The –kraken and –taxid options work the same for SAM/BAM, FASTQ and FASTA files.


Adding taxonomy information to a Genozip file

You can generate a SAM/BAM, FASTQ or FASTA file with taxonomy information baked in:

genozip myfile.bam --kraken mykrakendata.kraken.genozip

This stores internally in the Genozip file, for each line, its taxid. Unless you need the kraken file for other purposes, you can discard it at this point.

In the case of SAM and BAM (but not FASTQ and FASTA), the taxid is will be visible as an additional field TX, for example: TX:i:9606.

Now, you can filter the file, as before, but this time it will be a lot faster since Genozip doesn’t need to read the kraken file:

genocat myfile.bam.genozip --taxid 9606

You can see the breakdown of Taxonomy IDs in the file with:

genocat myfile.bam.genozip --show-counts TAXID

Finally, you can see the line-by-line taxid assignments with:

--show-kraken

all lines

--show-kraken=included

only included lines

--show-kraken=excluded

only excluded lines

genocat myfile.bam.genozip --show-kraken

What if FASTQ R1 and R2 files are krakened separately?

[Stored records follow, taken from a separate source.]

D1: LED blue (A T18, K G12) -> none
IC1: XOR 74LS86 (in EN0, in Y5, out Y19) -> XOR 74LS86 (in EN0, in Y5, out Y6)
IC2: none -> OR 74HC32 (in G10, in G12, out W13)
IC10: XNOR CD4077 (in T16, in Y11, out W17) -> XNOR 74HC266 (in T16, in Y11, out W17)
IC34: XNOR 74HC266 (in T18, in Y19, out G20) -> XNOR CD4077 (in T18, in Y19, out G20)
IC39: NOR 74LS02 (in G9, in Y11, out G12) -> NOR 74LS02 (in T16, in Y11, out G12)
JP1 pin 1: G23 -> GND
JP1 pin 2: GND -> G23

Normally, one would run kraken2 on both R1 and R2 FASTQ files together using kraken2’s --paired option. However, sometimes this is not possible, and kraken2 must be run on each of the R1 and R2 files separately. This can happen for example, if the R1 and R2 files were generated using genocat --fastq (see: Converting SAM/BAM to FASTQ) which might result in the reads in R1 and R2 files being in a different order, if the SAM/BAM file is sorted instead of collated.

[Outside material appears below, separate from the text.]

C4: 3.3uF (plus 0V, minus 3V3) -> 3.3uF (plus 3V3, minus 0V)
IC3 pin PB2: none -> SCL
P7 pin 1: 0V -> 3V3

To handle this, we prepare a concatenated kraken.genozip file, from the output of kraken2 on both FASTQs:

genozip myfile-R1.kraken myfile-R2.kraken --output mykrakendata.kraken
The following logic applies with filtering a file with a kraken.genozip consisting of two components:

• Filtering with --taxid taxid will include the line if either component classifies this line as taxid.

• Filtering with --taxid ^taxid will include the line if neither of component classifies this line as taxid.

• For the purposes of +0, a line is considered unclassified if both components list it as unclassified.

Note: The R1 and R2 files must contain exactly the same reads (QNAMEs) - its ok if they are in a different order

Kraken data containing reads with /1 and /2

genozip --kraken and genocat --kraken and can handle kraken data containing reads with /1 or /2, similar the way two components are handled, as described above.

This can happen, for example, when feeding kraken2 with an interleaved FASTQ file rather than two separate FASTQ files.

Note: Genozip requires that if the kraken file has a read name with /1, then it must also contain the corresponding read name with /2 and vice versa - their order is not important and they needn’t be consecutive.

Assumptions

genocat --taxid makes the assumption that all read names (QNAMEs in SAM terminology) that appear in the viewed file also appear (possibly with a /1 or /2 suffix) in the kraken data. If a read name appears in the viewed file, but is absent from the kraken data, its line will be silently assigned the most common taxid according to the kraken data.

It is ok if the kraken data contains additional read names not present in the viewed file.